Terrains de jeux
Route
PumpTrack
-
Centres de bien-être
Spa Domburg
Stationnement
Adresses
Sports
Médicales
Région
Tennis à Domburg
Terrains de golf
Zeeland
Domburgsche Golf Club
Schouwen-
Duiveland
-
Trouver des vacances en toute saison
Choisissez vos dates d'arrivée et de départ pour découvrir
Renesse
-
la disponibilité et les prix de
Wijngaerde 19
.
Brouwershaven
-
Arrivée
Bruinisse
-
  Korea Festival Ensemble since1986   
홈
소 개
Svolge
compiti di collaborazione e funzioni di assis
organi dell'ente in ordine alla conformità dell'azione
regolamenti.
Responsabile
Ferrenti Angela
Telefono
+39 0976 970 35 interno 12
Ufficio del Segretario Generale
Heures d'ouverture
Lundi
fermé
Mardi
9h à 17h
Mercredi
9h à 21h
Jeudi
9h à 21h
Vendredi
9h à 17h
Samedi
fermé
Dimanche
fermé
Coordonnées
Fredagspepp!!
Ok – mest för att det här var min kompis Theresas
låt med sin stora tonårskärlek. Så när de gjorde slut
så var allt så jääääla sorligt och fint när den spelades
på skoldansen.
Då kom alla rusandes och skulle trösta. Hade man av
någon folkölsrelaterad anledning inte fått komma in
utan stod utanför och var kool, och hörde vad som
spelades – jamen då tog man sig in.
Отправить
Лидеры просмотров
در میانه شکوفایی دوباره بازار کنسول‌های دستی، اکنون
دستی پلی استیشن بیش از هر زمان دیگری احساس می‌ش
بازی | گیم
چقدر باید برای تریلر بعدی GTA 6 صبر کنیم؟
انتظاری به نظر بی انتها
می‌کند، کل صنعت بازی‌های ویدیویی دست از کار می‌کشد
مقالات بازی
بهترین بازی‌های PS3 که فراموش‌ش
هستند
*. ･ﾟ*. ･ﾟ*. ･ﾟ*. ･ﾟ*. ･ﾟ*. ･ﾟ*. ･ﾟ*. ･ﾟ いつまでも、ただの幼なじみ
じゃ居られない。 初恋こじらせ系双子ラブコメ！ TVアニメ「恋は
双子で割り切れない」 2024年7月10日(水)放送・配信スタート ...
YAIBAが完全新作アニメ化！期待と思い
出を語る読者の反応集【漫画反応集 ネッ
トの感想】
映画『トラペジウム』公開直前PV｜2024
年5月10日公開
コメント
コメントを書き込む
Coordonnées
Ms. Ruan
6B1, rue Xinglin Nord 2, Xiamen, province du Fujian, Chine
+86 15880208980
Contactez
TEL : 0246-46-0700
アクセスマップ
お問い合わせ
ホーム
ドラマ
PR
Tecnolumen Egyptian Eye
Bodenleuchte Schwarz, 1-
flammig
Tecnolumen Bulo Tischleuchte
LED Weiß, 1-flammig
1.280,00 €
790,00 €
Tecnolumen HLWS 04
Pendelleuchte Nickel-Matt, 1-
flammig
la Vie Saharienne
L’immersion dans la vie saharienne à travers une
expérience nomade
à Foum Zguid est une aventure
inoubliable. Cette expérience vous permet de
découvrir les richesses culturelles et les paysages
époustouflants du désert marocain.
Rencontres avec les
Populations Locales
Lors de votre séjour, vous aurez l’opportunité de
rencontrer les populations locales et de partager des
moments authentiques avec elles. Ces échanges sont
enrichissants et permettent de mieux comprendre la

__What to work on__
Could you output each line above exactly as it was given?

__Answer space__
Terrains de jeux
Route
PumpTrack
-
Centres de bien-être
Spa Domburg
Stationnement
Adresses
Sports
Médicales
Région
Tennis à Domburg
Terrains de golf
Zeeland
Domburgsche Golf Club
Schouwen-
Duiveland
-
Trouver des vacances en toute saison
Choisissez vos dates d'arrivée et de départ pour découvrir
Renesse
-
la disponibilité et les prix de
Wijngaerde 19
.
Brouwershaven
-
Arrivée
Bruinisse
-
  Korea Festival Ensemble since1986   
홈
소 개
Svolge
compiti di collaborazione e funzioni di assis
organi dell'ente in ordine alla conformità dell'azione
regolamenti.
Responsabile
Ferrenti Angela
Telefono
+39 0976 970 35 interno 12
Ufficio del Segretario Generale
Heures d'ouverture
Lundi
fermé
Mardi
9h à 17h
Mercredi
9h à 21h
Jeudi
9h à 21h
Vendredi
9h à 17h
Samedi
fermé
Dimanche
fermé
Coordonnées
Fredagspepp!!
Ok – mest för att det här var min kompis Theresas
låt med sin stora tonårskärlek. Så när de gjorde slut
så var allt så jääääla sorligt och fint när den spelades
på skoldansen.
Då kom alla rusandes och skulle trösta. Hade man av
någon folkölsrelaterad anledning inte fått komma in
utan stod utanför och var kool, och hörde vad som
spelades – jamen då tog man sig in.
Отправить
Лидеры просмотров
در میانه شکوفایی دوباره بازار کنسول‌های دستی، اکنون
دستی پلی استیشن بیش از هر زمان دیگری احساس می‌ش
بازی | گیم
چقدر باید برای تریلر بعدی GTA 6 صبر کنیم؟
انتظاری به نظر بی انتها
می‌کند، کل صنعت بازی‌های ویدیویی دست از کار می‌کشد
مقالات بازی
بهترین بازی‌های PS3 که فراموش‌ش
هستند
*. ･ﾟ*. ･ﾟ*. ･ﾟ*. ･ﾟ*. ･ﾟ*. ･ﾟ*. ･ﾟ*. ･ﾟ いつまでも、ただの幼なじみ
じゃ居られない。 初恋こじらせ系双子ラブコメ！ TVアニメ「恋は
双子で割り切れない」 2024年7月10日(水)放送・配信スタート ...
YAIBAが完全新作アニメ化！期待と思い
出を語る読者の反応集【漫画反応集 ネッ
トの感想】
映画『トラペジウム』公開直前PV｜2024
年5月10日公開
コメント
コメントを書き込む
Coordonnées
Ms. Ruan
6B1, rue Xinglin Nord 2, Xiamen, province du Fujian, Chine
+86 15880208980
Contactez
TEL : 0246-46-0700
アクセスマップ
お問い合わせ
ホーム
ドラマ
PR
Tecnolumen Egyptian Eye
Bodenleuchte Schwarz, 1-
flammig
Tecnolumen Bulo Tischleuchte
LED Weiß, 1-flammig
1.280,00 €
790,00 €
Tecnolumen HLWS 04
Pendelleuchte Nickel-Matt, 1-
flammig
la Vie Saharienne
L’immersion dans la vie saharienne à travers une
expérience nomade
à Foum Zguid est une aventure
inoubliable. Cette expérience vous permet de
découvrir les richesses culturelles et les paysages
époustouflants du désert marocain.
Rencontres avec les
Populations Locales
Lors de votre séjour, vous aurez l’opportunité de
rencontrer les populations locales et de partager des
moments authentiques avec elles. Ces échanges sont
enrichissants et permettent de mieux comprendre la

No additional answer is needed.